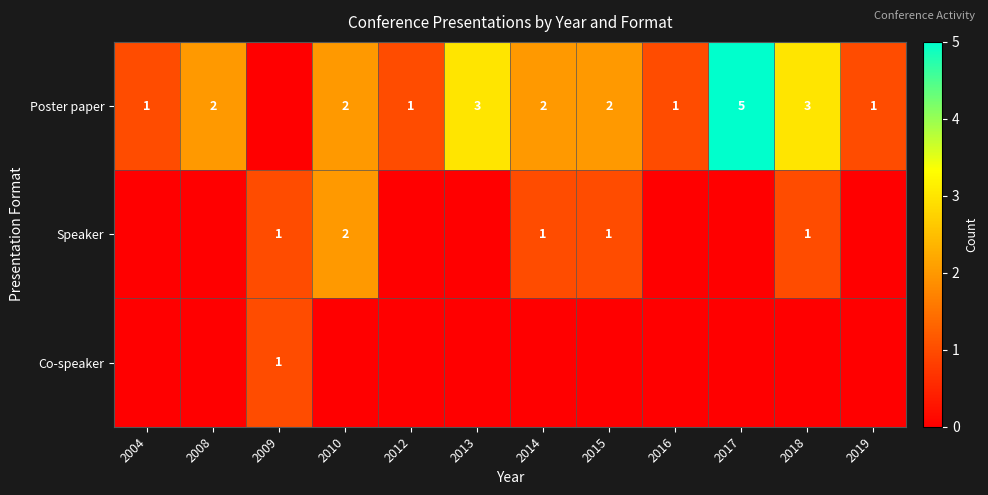

The value of Speaker at 2009 is 1. True or false?

True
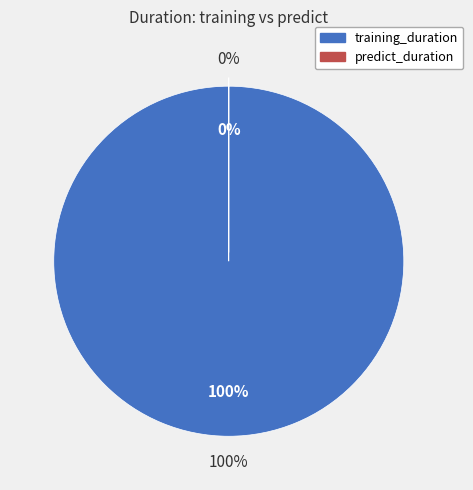

Which category accounts for the majority?

training_duration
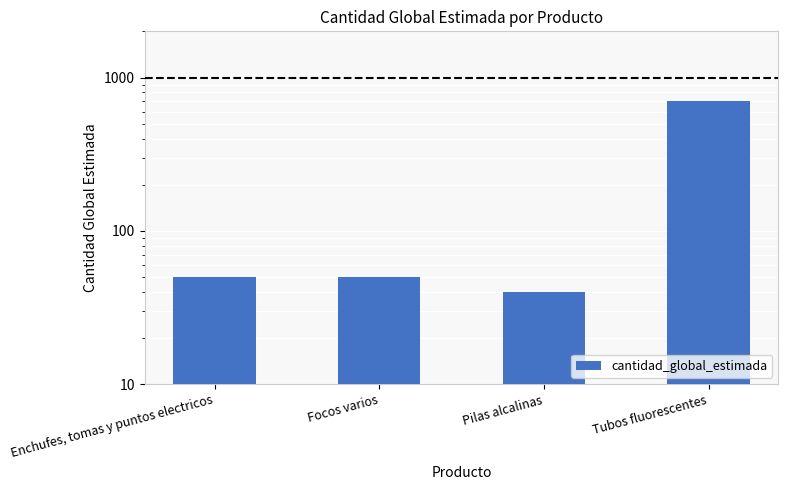

What is the ratio of the value at Enchufes, tomas y puntos electricos to the value at Pilas alcalinas?

1.2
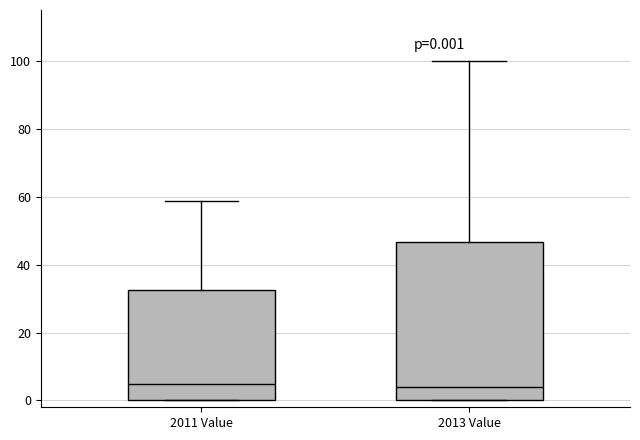

Which box is the tallest, from its lower edge to its upper edge?

2013 Value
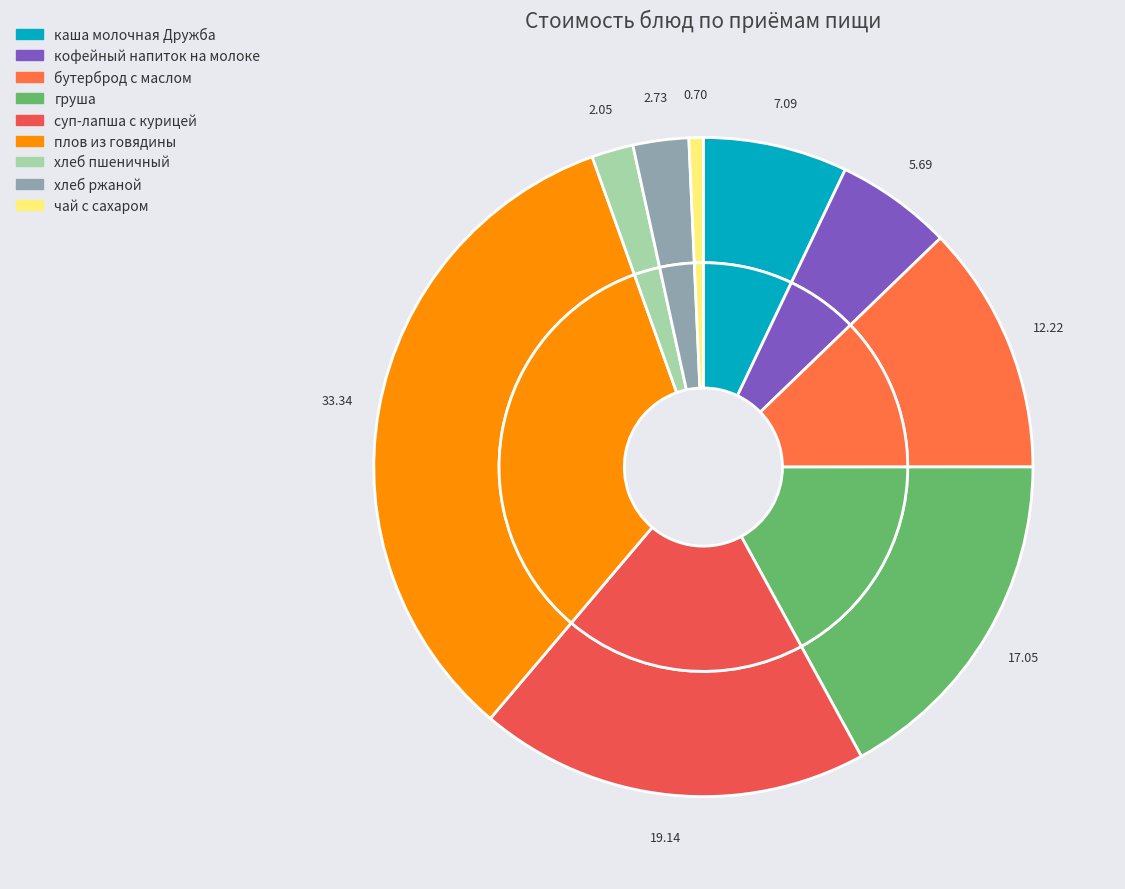

Which has a higher value, суп-лапша с курицей or каша молочная Дружба?

суп-лапша с курицей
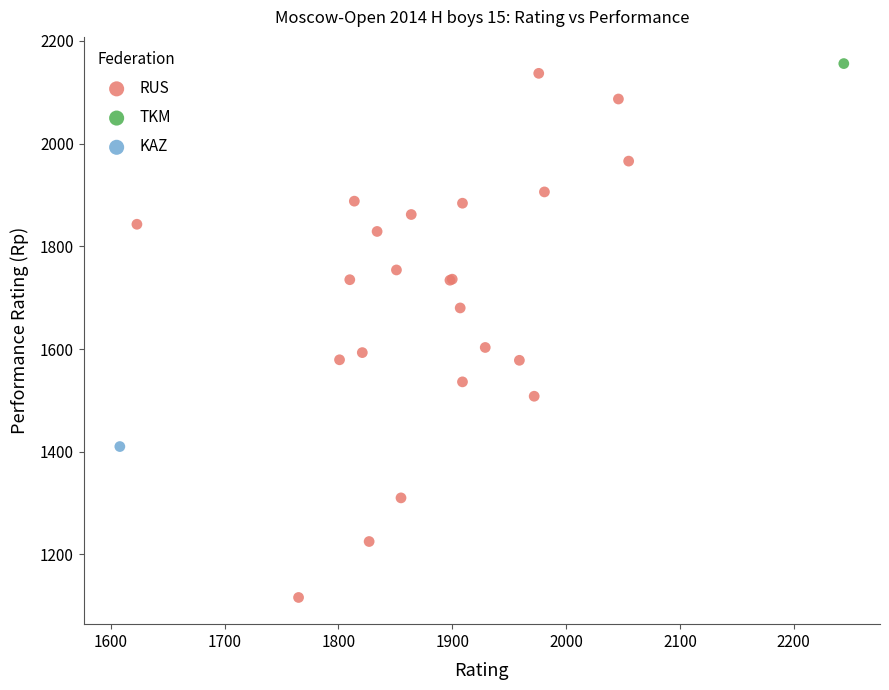

What are all the series names shown in the legend?

RUS, TKM, KAZ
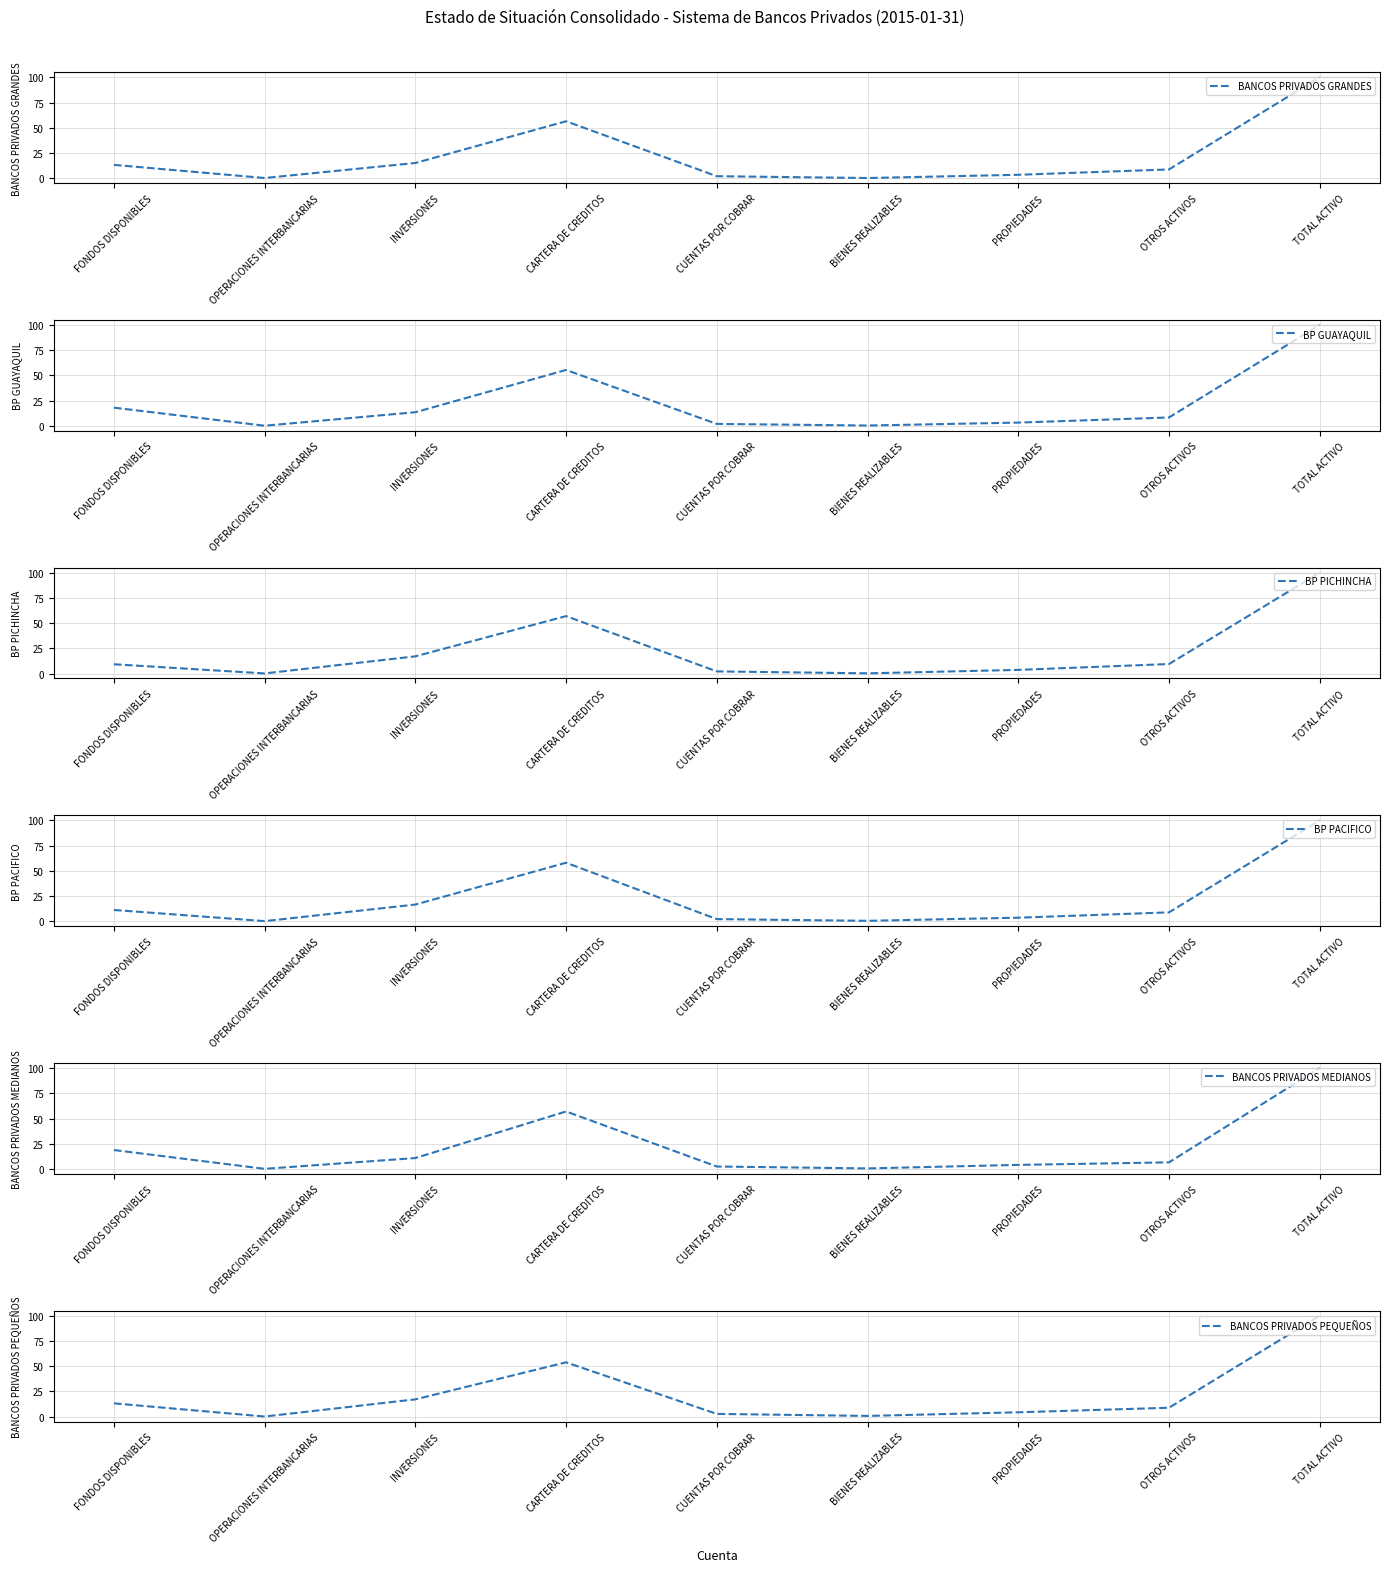

How many values in the BANCOS PRIVADOS PEQUEÑOS series exceed 8?

5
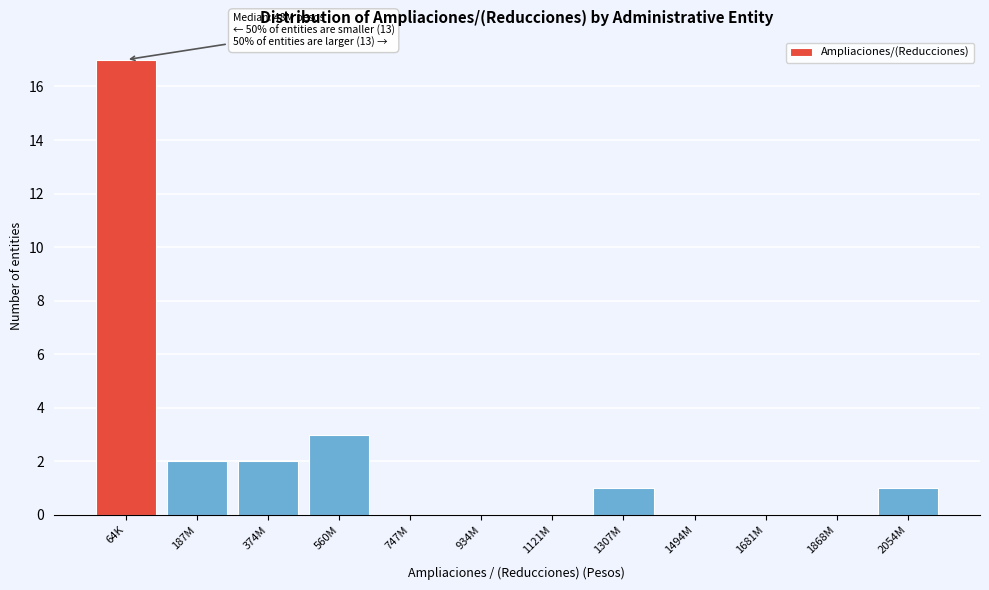

Reading left to right, transcribe all the data shown in this chart.

64K=17	187M=2	374M=2	560M=3	747M=0	934M=0	1121M=0	1307M=1	1494M=0	1681M=0	1868M=0	2054M=1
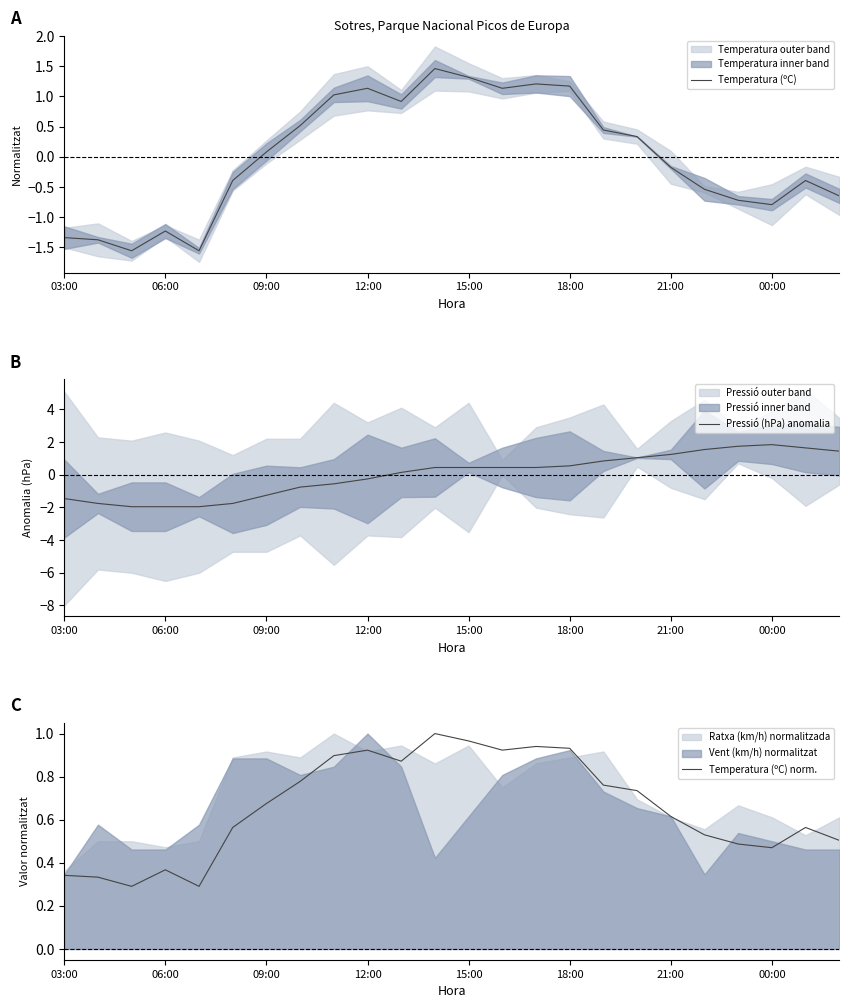

The value of Temperatura (ºC) at 18:00 is 1.2. True or false?

True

──────

-- КРАТКОЕ ЗАДАНИЕ --
Можете дословно переписать все данные выше, не включая в ответ картинки?

-- ОТВЕТ НА УПРАЖНЕНИЕ --
The value of Speaker at 2009 is 1. True or false?

True

Which category accounts for the majority?

training_duration

What is the ratio of the value at Enchufes, tomas y puntos electricos to the value at Pilas alcalinas?

1.2

Which box is the tallest, from its lower edge to its upper edge?

2013 Value

Which has a higher value, суп-лапша с курицей or каша молочная Дружба?

суп-лапша с курицей

What are all the series names shown in the legend?

RUS, TKM, KAZ

How many values in the BANCOS PRIVADOS PEQUEÑOS series exceed 8?

5

Reading left to right, transcribe all the data shown in this chart.

64K=17	187M=2	374M=2	560M=3	747M=0	934M=0	1121M=0	1307M=1	1494M=0	1681M=0	1868M=0	2054M=1

The value of Temperatura (ºC) at 18:00 is 1.2. True or false?

True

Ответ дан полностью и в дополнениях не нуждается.